A longer-standing history of challenging received assumptions has arisen in struggles over abortion rights. A chapter by film studies professor Angela Aguayo entitled “Subjugated Histories as Affective Resistance” offers an interesting comparison of two 2005 documentaries, I Had an Abortion and The Abortion Diaries. The discussion is framed by a distinction between “mobility feminist” and “intersectional feminist” approaches, the former referring to the neoliberal model grounded in careerist aspirations, and the latter, to the more universal experience of those women who can’t expect to become high social achievers. I Had an Abortion, reflecting the mobility approach, includes the testimony of prominent public figures who express satisfaction at not having their careers interrupted. The Abortion Diaries, by contrast, based on deeper interaction by the filmmaker (Penny Lane) with her subjects, “allowed for a complex map of emotions to emerge” (60), with the potential for greater resonance.

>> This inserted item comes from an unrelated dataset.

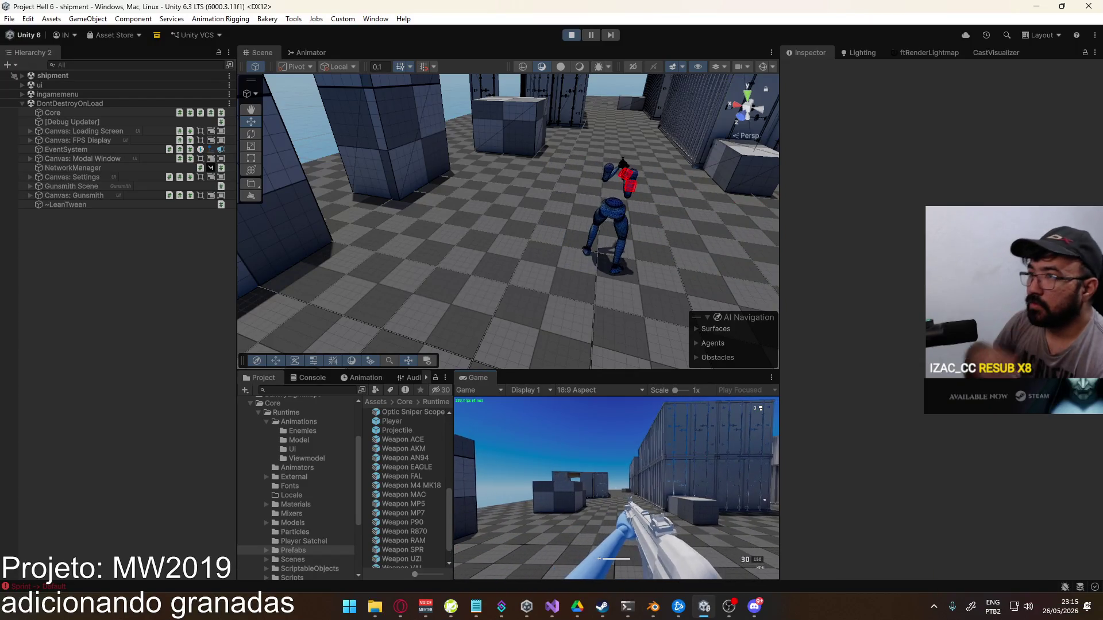
key(super)
key(Escape)
click(22, 76)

InsUrgent Media from the Front is replete with valuable reports and discussions of the politics of radical media production. The prevailing perspective is well expressed in a chapter on “collaboration across cultures,” co-authored by five Australian media activists. As they put it, the attitude of all the human subjects they work with is, “if you have come here to help me, you’re wasting your time, but if you have come here because your liberation is bound up with mine, then we can work together” (119).
The political work reflected in this book is integral to the revolutionary transformation on which our species’ survival has come to depend. I only wish that the same level of skill, dedication, and sensibility could extend itself toward gathering the protagonists of all these separate struggles into a single all-embracing movement that, while not forgetting the various constituent loyalties, would have the combined power to overwhelm the hegemony of capital.